What has seldom been addressed is the possibility that jaw kinematics are also impacted by the overall shape of the mandible. This is of interest because variation in a suite of features of human mandibular morphology, particularly differences in symphyseal height, overall anteroposterior length, mediolateral breadth, and the gonial angle, has been associated with geographic, climatic, dietary, and feeding performance factors (Kaifu, 1997; Nicholson and Harvati, 2006; von Cramon-Taubadel, 2011; Katz et al., 2017). When modeled as a constrained lever, variation in the length of mandible will move the dental functional area relative to the muscle resultant and change the location of maximum bite force production (Greaves, 1978, Spencer and Demes, 1993). Large vertical bite forces are associated with a short and broad mandibular ramus, a low coronoid process/shallow mandibular notch, and large bicondylar breadth (Herring and Herring, 1974). Humans with longer faces, narrower mandibles, and larger gonial angles have reduced masseter muscle thickness (Throckmorton et al., 1980, Kiliaridis and Kälebo, 1991; Van Spronsen et al., 1992). These features are thought to influence the mechanical advantage of the primary jaw adductors -- the masseter and temporalis muscles.

However, there is a well-documented trade-off between mechanical advantage and gape such that larger gapes require greater muscle stretch and/or posteriorly positioned jaw elevator muscles, negatively impacting jaw mechanical advantage (Herring and Herring, 1974, Lindauer et al., 1993, Van Eijden and Turkawski, 2001, Hylander, 2013, Iriarte-Diaz et al., 2017). This indicates that vertical movements of the jaw that stretch the muscles beyond their optimum length result in decreased mechanical advantage and lower bite forces. Beyond this, the ontogeny of the mandible is well known to be strongly influenced by its loading history (Moss and Salentijn, 1969, Pearson and Lieberman, 2004), hence an association between function and mandibular size and shape is to be expected.

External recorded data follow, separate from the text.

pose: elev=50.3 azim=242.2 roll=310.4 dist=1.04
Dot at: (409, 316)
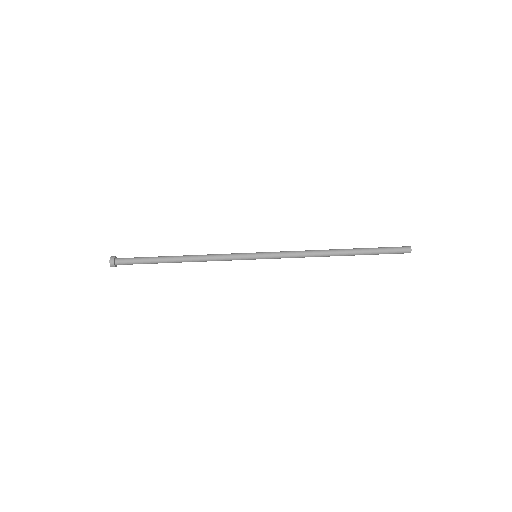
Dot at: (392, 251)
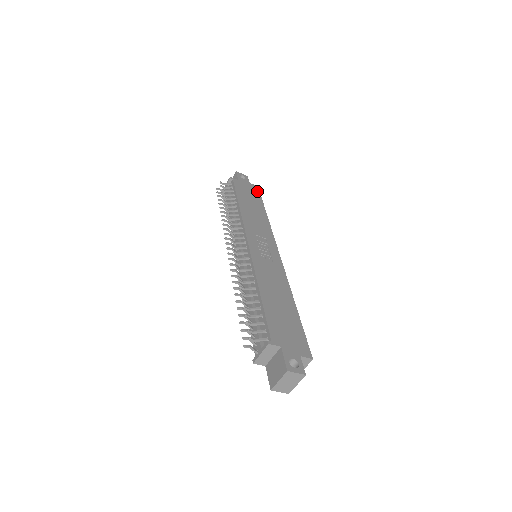
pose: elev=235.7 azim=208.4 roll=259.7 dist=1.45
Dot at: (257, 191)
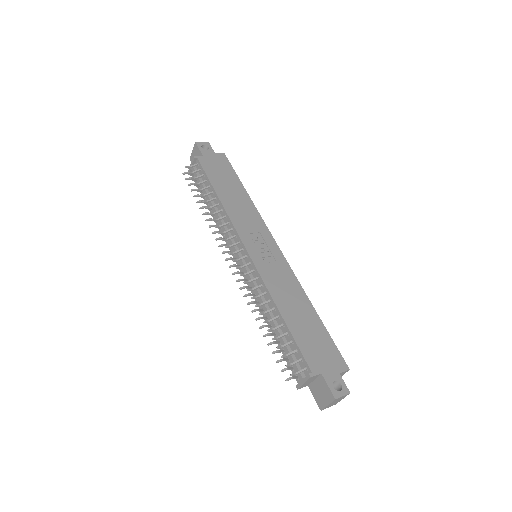
Dot at: (226, 161)
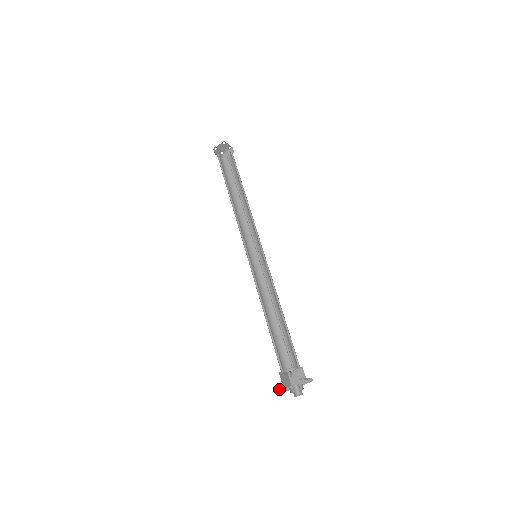
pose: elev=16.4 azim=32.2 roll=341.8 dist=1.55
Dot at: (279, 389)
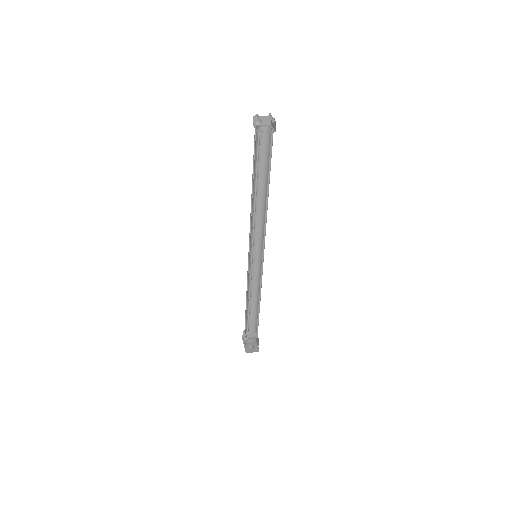
Dot at: occluded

We tested a series of hypotheses to investigate how gape cycle size and shape vary with cycle number across a chewing sequence, food type, and measures of mandibular morphology. First, gape cycles were hypothesized to change across the chewing sequence (H1), such that gape cycles are larger at the beginning of the chewing sequence before the food has been broken down. Gape cycles were also expected to differ between food types (in this case raw and cooked sweet potato) within each subject, reflecting differences in food particle breakdown, toughness, and elastic modulus. We hypothesized that raw sweet potato gape cycles will be larger than cooked sweet potato gape cycles, reflecting food material property-related differences in rates of particle breakdown and swallow-safe bolus formation (H2). Next, we compared jaw kinematics across individuals, assessing the extent to which gape cycle variation with food type and cycle number is consistent across individuals (H3). Finally, we hypothesized that differences in gape cycles among individuals covary with measures of mandibular size and shape (H4). Specifically, we hypothesize that smaller gape cycles are associated with greater mandibular mechanical advantage and tradeoffs between gape and bite-force. Smaller gape cycles would allow subjects to maximize their mechanical advantage and minimize muscular stretch. As there are likely three-dimensional complexities of jaw movement that can only be quantified and analyzed using multivariate techniques, we addressed these hypotheses using a novel application of geometric morphometric techniques to gape cycles. This allows us to quantify and compare the three-dimensional size and shape of these motions to better understand how cycle size and shape vary with cycle number, food, and morphology.